Relative pose estimation data>
┌────────
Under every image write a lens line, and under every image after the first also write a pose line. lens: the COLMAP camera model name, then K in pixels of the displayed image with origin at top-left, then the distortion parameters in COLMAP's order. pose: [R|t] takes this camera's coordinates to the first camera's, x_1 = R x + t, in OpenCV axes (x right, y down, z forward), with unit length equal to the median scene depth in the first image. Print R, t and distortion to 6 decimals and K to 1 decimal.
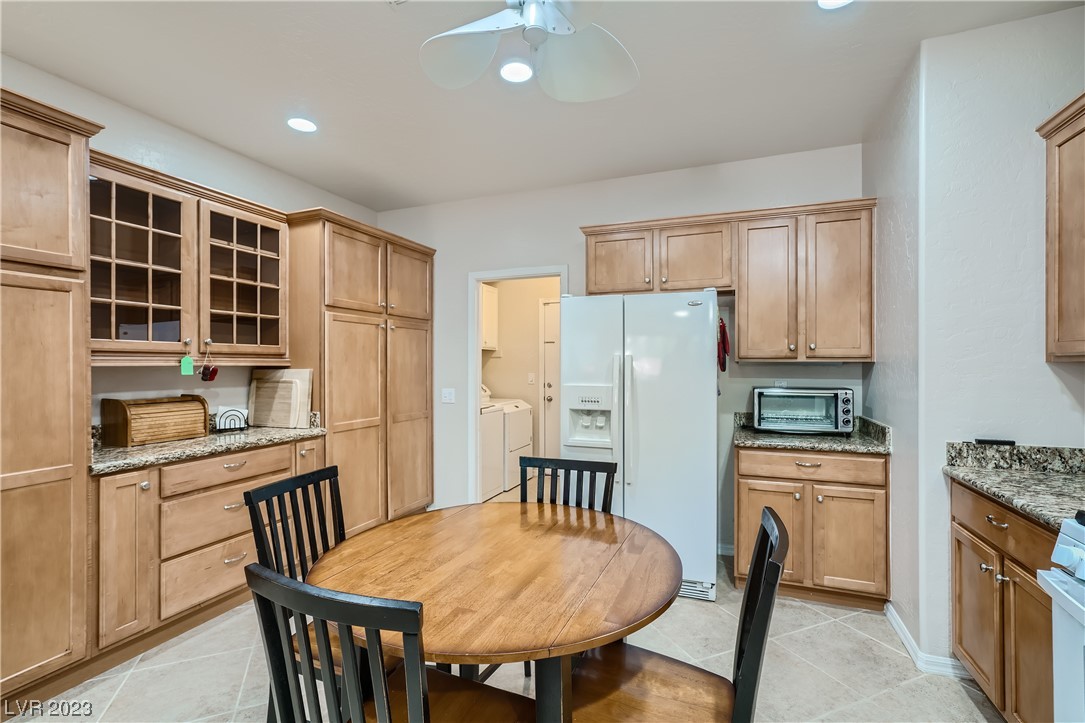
lens RADIAL K [[496.9, 0, 539.7], [0, 496.9, 362.5], [0, 0, 1]] dist [-0.011133, 0.005243]
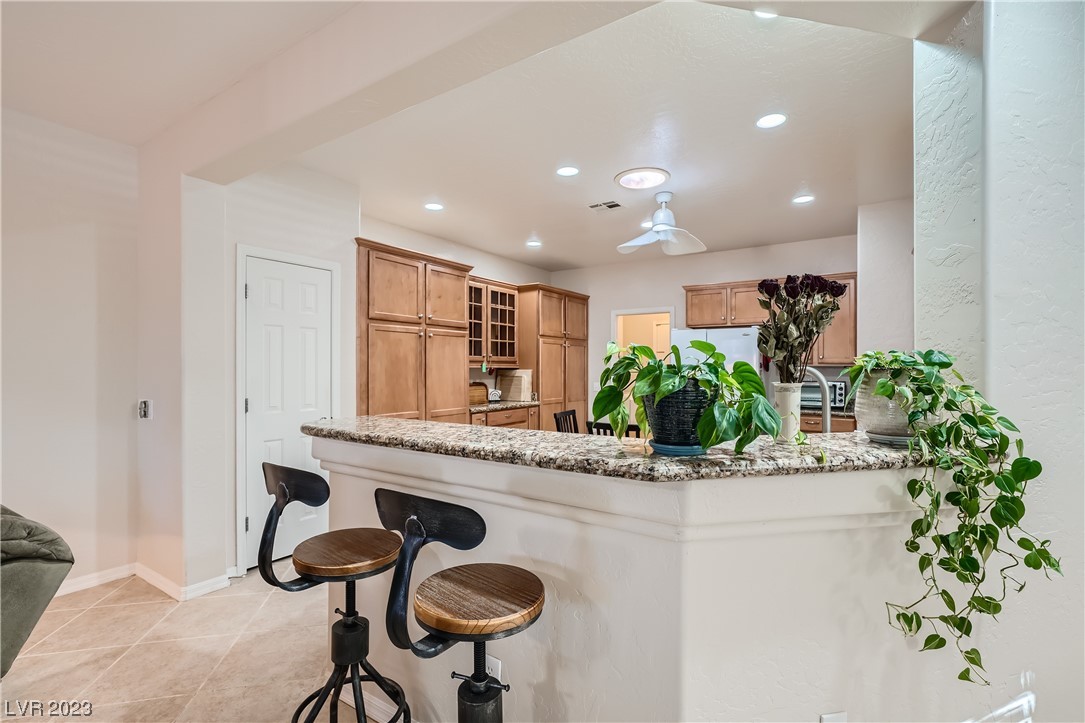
lens RADIAL K [[496.9, 0, 543.2], [0, 496.9, 369.8], [0, 0, 1]] dist [-0.011133, 0.005243]
pose [[0.980408, 0.002402, -0.196962, -0.059980], [-0.001475, 0.999987, 0.004854, 0.005370], [0.196972, -0.004468, 0.980399, -0.906126]]
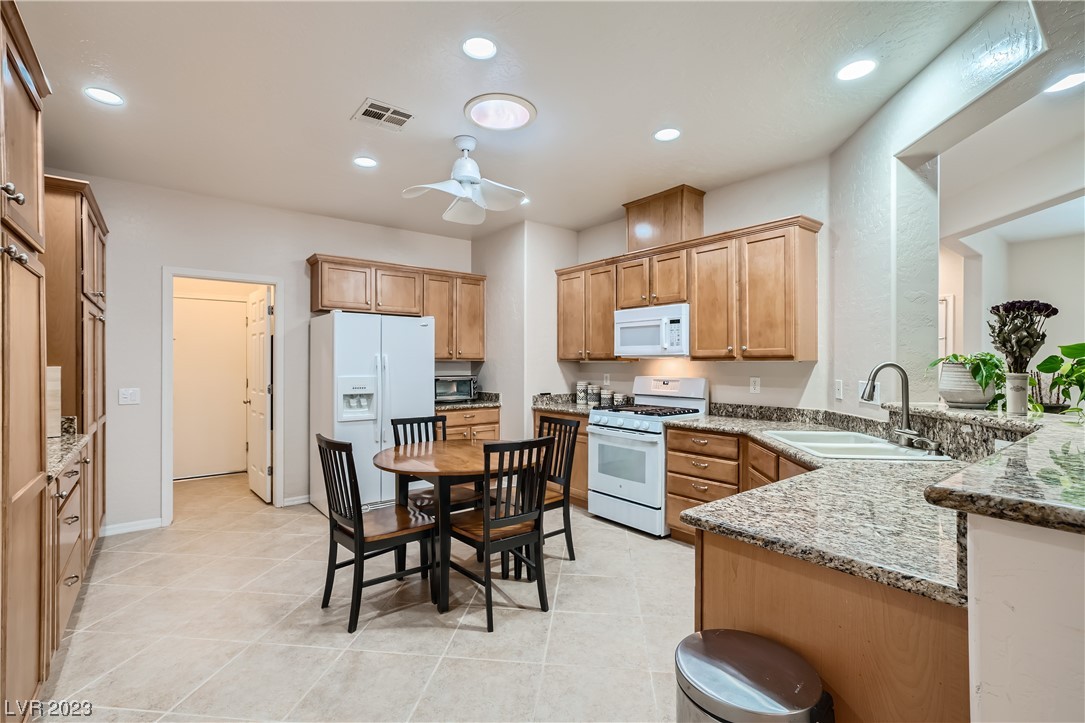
lens RADIAL K [[496.9, 0, 537.6], [0, 496.9, 362.4], [0, 0, 1]] dist [-0.011133, 0.005243]
pose [[0.509789, 0.002718, 0.860295, -0.872518], [-0.000454, 0.999996, -0.002890, 0.008889], [-0.860299, 0.001083, 0.509789, -0.160728]]
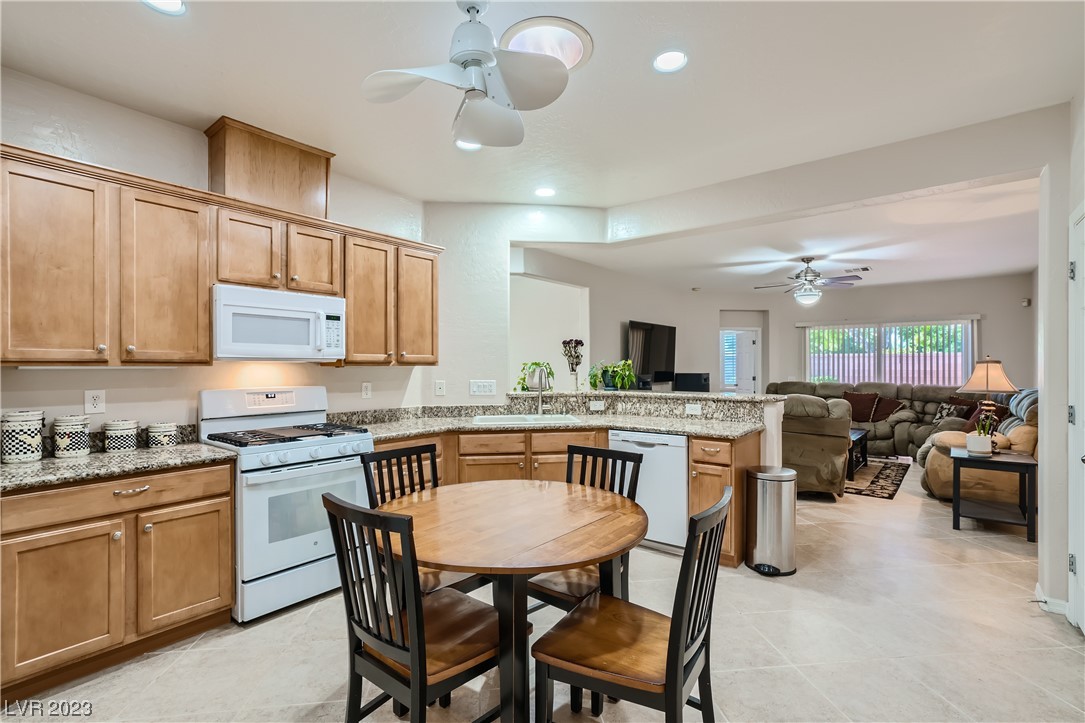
lens RADIAL K [[496.9, 0, 537.2], [0, 496.9, 371.0], [0, 0, 1]] dist [-0.011133, 0.005243]
pose [[-0.958121, 0.001325, 0.286361, -0.264755], [0.004067, 0.999951, 0.008982, 0.003358], [-0.286336, 0.009771, -0.958080, 1.145563]]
└────────
Exercise requirements>
Switch every "image" in the records to "frame" and keep everything else unchanged. Leave the pictures out of your answer.

Your solution>
Under every frame write a lens line, and under every frame after the first also write a pose line. lens: the COLMAP camera model name, then K in pixels of the displayed frame with origin at top-left, then the distortion parameters in COLMAP's order. pose: [R|t] takes this camera's coordinates to the first camera's, x_1 = R x + t, in OpenCV axes (x right, y down, z forward), with unit length equal to the median scene depth in the first frame. Print R, t and distortion to 6 decimals and K to 1 decimal.
lens RADIAL K [[496.9, 0, 539.7], [0, 496.9, 362.5], [0, 0, 1]] dist [-0.011133, 0.005243]
lens RADIAL K [[496.9, 0, 543.2], [0, 496.9, 369.8], [0, 0, 1]] dist [-0.011133, 0.005243]
pose [[0.980408, 0.002402, -0.196962, -0.059980], [-0.001475, 0.999987, 0.004854, 0.005370], [0.196972, -0.004468, 0.980399, -0.906126]]
lens RADIAL K [[496.9, 0, 537.6], [0, 496.9, 362.4], [0, 0, 1]] dist [-0.011133, 0.005243]
pose [[0.509789, 0.002718, 0.860295, -0.872518], [-0.000454, 0.999996, -0.002890, 0.008889], [-0.860299, 0.001083, 0.509789, -0.160728]]
lens RADIAL K [[496.9, 0, 537.2], [0, 496.9, 371.0], [0, 0, 1]] dist [-0.011133, 0.005243]
pose [[-0.958121, 0.001325, 0.286361, -0.264755], [0.004067, 0.999951, 0.008982, 0.003358], [-0.286336, 0.009771, -0.958080, 1.145563]]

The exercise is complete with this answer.